Cebu City — Presidential Assistant to the Visayas Sec. Michael Dino received a nod from the Office of the President and Department of Finance to transform the Malacañang sa Sugbo into a National Museum.
Dino revealed that he already received verbal approval from Executive Secretary Salvador Medialdea and Secretary of Finance Carlos Dominguez III into giving the National Museum (NM) the authority to transform the unused Malacañang sa Sugbo into another tourist attraction in Cebu and in the Visayas.
This development is timely for the quincentennial commemorations of Magellan’s arrival in the Philippines, which will be celebrated in 2021.

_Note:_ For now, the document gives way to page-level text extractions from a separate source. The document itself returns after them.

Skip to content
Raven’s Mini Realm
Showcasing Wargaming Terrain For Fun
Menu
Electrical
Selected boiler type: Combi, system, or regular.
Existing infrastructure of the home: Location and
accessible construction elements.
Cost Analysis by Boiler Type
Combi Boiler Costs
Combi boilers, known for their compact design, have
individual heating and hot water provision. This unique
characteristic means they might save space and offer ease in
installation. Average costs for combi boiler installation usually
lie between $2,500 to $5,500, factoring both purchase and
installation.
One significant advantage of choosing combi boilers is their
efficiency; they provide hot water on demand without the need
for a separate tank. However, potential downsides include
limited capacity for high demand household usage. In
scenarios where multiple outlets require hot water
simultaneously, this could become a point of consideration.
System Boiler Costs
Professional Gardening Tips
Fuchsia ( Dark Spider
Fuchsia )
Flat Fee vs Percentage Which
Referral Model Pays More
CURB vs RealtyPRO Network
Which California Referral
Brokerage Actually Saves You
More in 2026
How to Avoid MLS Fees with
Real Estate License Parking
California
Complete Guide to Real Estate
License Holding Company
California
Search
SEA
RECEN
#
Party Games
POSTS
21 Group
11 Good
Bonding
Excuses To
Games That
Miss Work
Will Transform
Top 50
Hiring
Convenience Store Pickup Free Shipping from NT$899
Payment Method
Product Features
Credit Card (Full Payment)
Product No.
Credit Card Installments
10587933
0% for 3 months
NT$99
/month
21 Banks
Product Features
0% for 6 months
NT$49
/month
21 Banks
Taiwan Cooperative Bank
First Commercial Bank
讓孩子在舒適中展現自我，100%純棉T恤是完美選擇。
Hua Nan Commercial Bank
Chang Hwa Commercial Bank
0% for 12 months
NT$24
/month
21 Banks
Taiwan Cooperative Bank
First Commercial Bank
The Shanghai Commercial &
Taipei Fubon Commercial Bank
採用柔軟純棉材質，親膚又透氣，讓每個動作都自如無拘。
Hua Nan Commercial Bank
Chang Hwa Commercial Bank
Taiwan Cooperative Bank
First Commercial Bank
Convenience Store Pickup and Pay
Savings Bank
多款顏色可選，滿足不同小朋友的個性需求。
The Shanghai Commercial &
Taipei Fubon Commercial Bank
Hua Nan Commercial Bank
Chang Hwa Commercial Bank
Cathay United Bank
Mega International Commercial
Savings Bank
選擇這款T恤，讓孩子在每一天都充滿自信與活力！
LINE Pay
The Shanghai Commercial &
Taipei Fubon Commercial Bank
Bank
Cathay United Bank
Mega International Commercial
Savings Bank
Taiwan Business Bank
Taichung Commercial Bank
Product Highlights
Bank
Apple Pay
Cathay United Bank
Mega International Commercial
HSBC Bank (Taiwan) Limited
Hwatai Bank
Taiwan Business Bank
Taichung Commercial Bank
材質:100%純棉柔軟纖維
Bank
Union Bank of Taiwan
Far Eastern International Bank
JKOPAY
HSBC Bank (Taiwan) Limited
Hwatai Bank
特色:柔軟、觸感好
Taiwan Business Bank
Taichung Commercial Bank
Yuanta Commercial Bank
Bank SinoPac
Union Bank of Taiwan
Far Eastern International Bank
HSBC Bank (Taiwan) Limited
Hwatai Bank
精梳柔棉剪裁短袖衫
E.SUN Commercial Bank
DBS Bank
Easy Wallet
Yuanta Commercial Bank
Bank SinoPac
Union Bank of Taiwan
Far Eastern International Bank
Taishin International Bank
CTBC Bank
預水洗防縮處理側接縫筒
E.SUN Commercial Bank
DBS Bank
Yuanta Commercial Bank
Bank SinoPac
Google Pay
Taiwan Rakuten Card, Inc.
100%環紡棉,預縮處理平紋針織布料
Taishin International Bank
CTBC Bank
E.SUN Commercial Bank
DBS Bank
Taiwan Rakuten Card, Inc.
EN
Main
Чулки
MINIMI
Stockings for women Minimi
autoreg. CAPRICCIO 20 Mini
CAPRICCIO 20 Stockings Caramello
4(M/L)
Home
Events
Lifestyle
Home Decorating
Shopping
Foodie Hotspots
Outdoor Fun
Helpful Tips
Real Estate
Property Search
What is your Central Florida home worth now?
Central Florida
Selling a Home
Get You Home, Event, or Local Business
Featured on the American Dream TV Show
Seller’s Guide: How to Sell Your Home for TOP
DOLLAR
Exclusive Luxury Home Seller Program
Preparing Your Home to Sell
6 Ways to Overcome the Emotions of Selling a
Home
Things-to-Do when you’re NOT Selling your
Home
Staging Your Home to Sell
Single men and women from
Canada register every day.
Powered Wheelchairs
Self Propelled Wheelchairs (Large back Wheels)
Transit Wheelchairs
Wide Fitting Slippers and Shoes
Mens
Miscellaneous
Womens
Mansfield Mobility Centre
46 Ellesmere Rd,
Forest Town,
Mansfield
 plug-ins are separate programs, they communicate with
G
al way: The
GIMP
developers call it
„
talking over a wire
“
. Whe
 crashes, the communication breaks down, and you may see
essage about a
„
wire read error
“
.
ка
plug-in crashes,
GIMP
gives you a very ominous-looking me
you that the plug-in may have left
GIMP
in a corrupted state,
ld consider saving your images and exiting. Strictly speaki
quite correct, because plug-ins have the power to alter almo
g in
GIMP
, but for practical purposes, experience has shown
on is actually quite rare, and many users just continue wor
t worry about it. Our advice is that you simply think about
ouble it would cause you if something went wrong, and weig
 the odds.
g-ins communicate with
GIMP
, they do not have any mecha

The move came after National Museum Chairperson Evangelina Lourdes Arroyo-Bernas wrote a letter to Dino stating the interest of the National Museum in re-establishing its presence in Cebu City through the restoration and conversion of the building. “When Bernas assured us that they have the budget to make it happen, I did not hesitate in asking Secretary Medialdea and Secretary Dominguez to approve her request,” said Dino.
The Office of the Presidential Assistant to the Visayas (OPAV) chief wanted the century-old building to be managed by an organization or agency that has the funds in retrofitting the 1910 structure.
In her letter, Bernas said that Malacañang sa Sugbo will complete the Central Visayas regional museums of the National Museum especially with the existing National Museum branch in Tagbilaran City, Bohol and the forthcoming branch museum in Dumaguete City, Negros Oriental, scheduled to be opened in 2021.
“I personally consider the ongoing absence of the NM in the international gateway and educational, cultural and tourism hub of the central Philippines to be incomprehensible and have made rectifying this glaring deficiency one of my top priorities as Chairperson,” said Bernas in her letter dated June 20, 2019.
Furthermore, the National Museum assured Dino and the Office of the President that they will be responsible for funding the maintenance, repair, restoration, conversion, and operation of the building once Malacañang sa Sugbo will be transferred to NM management.
“I am informed that the agency’s current MOOE appropriations are sufficient to cater to necessary security and basic maintenance in the current fiscal year, and that management and technical staff are ready to formulate a detailed program for necessary infrastructure and equipment capital outlays in time for the 2020 budget,” said Bernas.
Dino wrote a letter to Executive Secretary Medialdea on July 8 asking for the consideration and approval of Bernas’ request. “It must be noted that there exists no National Museum in Cebu, which is at odds with Cebu being the queen city of the south, and the main hub for education, business, and economy outside of Metro Manila,” said Dino in his letter.
The alter ego of the President in the Visayas will also be writing to Secretary Dominguez to formally put into letter the said request.
Dino, also an avid art lover, added that the Malacañang sa Sugbo structure itself is a testament to the design and architectural skill of the Filipinos, and historical artifacts uniquely Visayan, could be housed in the said museum. “I believe that restoring the Malacañang sa Sugbo to its former glory and making it a national museum would not only protect our cultural heritage but would enrich the Cebuano culture, and stand to be a showcase to the whole world,” he said.
Malacañang sa Sugbo, formerly the Aduana building, was originally built to house the Bureau of Customs in the Port of Cebu.
In 2004, former president Gloria Macapagal-Arroyo converted it to Malacañang sa Sugbo but it has been idle since the end of Arroyo’s administration in 2010.
It has reportedly suffered serious damage after the October 13, 2013 Bohol earthquake.